### [CONSIGNE]
Mettez à jour le passage de l'extrait sur Martissant qui commence par « Martissant dans le » et se termine par « de leur (sur)vie. » en y remplaçant « Coronavirus » par « Covid-19 », puis recopiez-le en entier.

### [EXTRAIT FOURNI]
-*-
Martissant dans le contexte du Coronavirus
Les habitants de Martissant se trouvent entre l’enclume et le marteau. Ses damnés portent tous les maux de ce monde. Pour ces misérables, vivre avec la peur du Coronavirus et la rivalité entre les gangs de certains quartiers (Village de Dieu, Ti bois, Grand ravin et 2ème avenue Bolosse), c’est comme faire un choix entre la peste et le choléra. Notons que tous les quartiers de Martissant ne sont pas défavorisés au même niveau. Certains quartiers sont pris en otage par les bandits venant des 4 quartiers susmentionnés. Dans le contexte actuel où toutes les mesures du pouvoir se sont concentrées sur la gestion du Covid-19; les nuits sombres s’allongent pour ces habitants malheureusement. Ils sont sans espoir et sans mémoire de ce qu’est le Coronavirus à force de se préoccuper de leur (sur)vie.
-*-
### [ENREGISTREMENTS EXTRAITS]

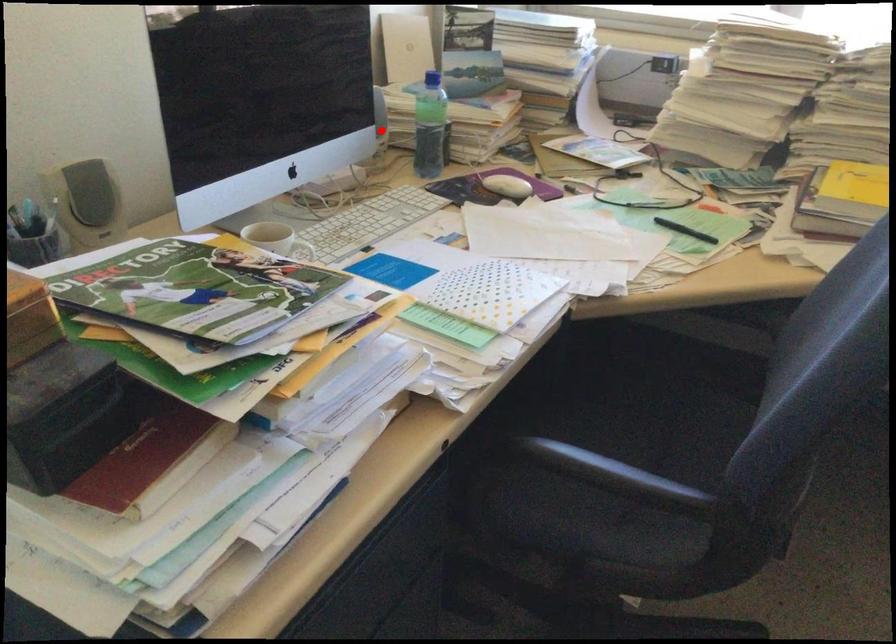
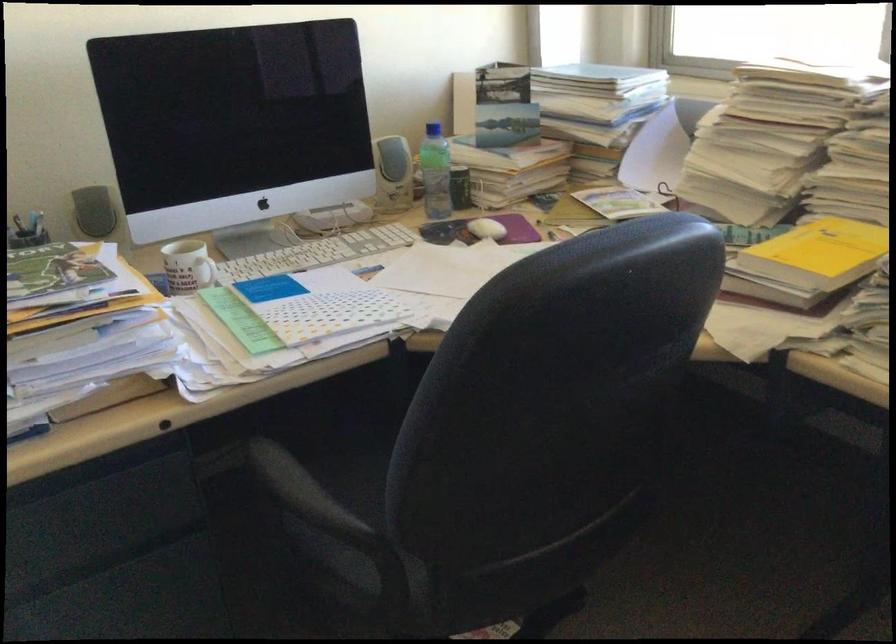
Question: I am providing you with two images of the same scene from different viewpoints. In image1, a red point is highlighted. Considering the same 3D point in image2, which of the following is correct?

Choices:
 (A) It is closer
 (B) It is farther

Answer: (B)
-*-
### [RÉPONSE]
Martissant dans le contexte du Covid-19
Les habitants de Martissant se trouvent entre l’enclume et le marteau. Ses damnés portent tous les maux de ce monde. Pour ces misérables, vivre avec la peur du Covid-19 et la rivalité entre les gangs de certains quartiers (Village de Dieu, Ti bois, Grand ravin et 2ème avenue Bolosse), c’est comme faire un choix entre la peste et le choléra. Notons que tous les quartiers de Martissant ne sont pas défavorisés au même niveau. Certains quartiers sont pris en otage par les bandits venant des 4 quartiers susmentionnés. Dans le contexte actuel où toutes les mesures du pouvoir se sont concentrées sur la gestion du Covid-19; les nuits sombres s’allongent pour ces habitants malheureusement. Ils sont sans espoir et sans mémoire de ce qu’est le Covid-19 à force de se préoccuper de leur (sur)vie.